As we close out our Fit Kids February coverage, NY1 looks at a high school devoted to turning teenagers into chefs. Education reporter Lindsey Christ filed the following report.

The chefs are students. The kitchen is a classroom. Perhaps most remarkably, the lettuce and tilapia they're cooking were grown inside their public high school.

"We produce our own vegetables and our own fish, which also ties in with our curriculum when we learn about fresh foods and healthy eating," says Darwin Acosta, a student.

Welcome to the High School for Food and Finance, the city's only high school devoted to the culinary arts. Students say that as they learn how to run a kitchen their entire perspective toward food changes.

"After I came to the school and you learn more about the food and what is there in the industry and the healthy eating, you learn that you don't want to eat the fast food that everybody else eats," says Acosta.

"McDonalds and Burger King and fast food restaurants, my stomach doesn't agree with them anymore. My body has just adapted to other kinds of food that are not processed," says Kristopher Lopez, a student.

A big part of learning to be healthy includes learning how to be safe. The chef instructors estimate they may spend up to 50 percent of their time with students talking about food sanitation.

"We keep telling them how to handle foods, keeping things at the right temperature - or out of the wrong temperature - wear gloves, clean uniform, because appearance is just as important as handling the food," says Geoffrey Tulloch, a school chef instructor.

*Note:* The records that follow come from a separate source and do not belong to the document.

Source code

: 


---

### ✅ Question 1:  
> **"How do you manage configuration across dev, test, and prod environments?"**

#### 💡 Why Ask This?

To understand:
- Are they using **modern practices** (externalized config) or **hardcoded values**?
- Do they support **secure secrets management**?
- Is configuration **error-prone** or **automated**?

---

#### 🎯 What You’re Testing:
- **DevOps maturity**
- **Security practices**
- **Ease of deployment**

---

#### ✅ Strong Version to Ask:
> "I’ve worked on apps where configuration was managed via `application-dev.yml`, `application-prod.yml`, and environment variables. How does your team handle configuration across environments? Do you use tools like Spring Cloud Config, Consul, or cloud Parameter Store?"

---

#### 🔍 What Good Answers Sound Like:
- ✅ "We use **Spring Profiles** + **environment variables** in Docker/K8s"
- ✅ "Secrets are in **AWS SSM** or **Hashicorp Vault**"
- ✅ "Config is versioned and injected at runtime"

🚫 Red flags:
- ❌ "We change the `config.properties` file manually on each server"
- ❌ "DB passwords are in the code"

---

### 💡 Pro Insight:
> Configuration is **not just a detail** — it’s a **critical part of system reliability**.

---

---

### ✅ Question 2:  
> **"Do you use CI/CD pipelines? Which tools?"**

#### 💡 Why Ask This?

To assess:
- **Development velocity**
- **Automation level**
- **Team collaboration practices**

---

Students are not just learning how to cook, they're also studying the business side of the food industry and how healthy cooking can be as good for the bottom line as it is for the waistline.

"We have to be aware that being healthy is a trend in the food industry. People today are eating healthier, they're exercising, and that is something they have to understand," notes Tulloch.

But fatty foods also have a place at the school. Students learn how to bake with sugar and fry with butter.

"You have to cook with balance," says Tulloch.

So enjoy making that burger, every now and then, he says. As long as you're making something healthy - like talapia and salad - the next day.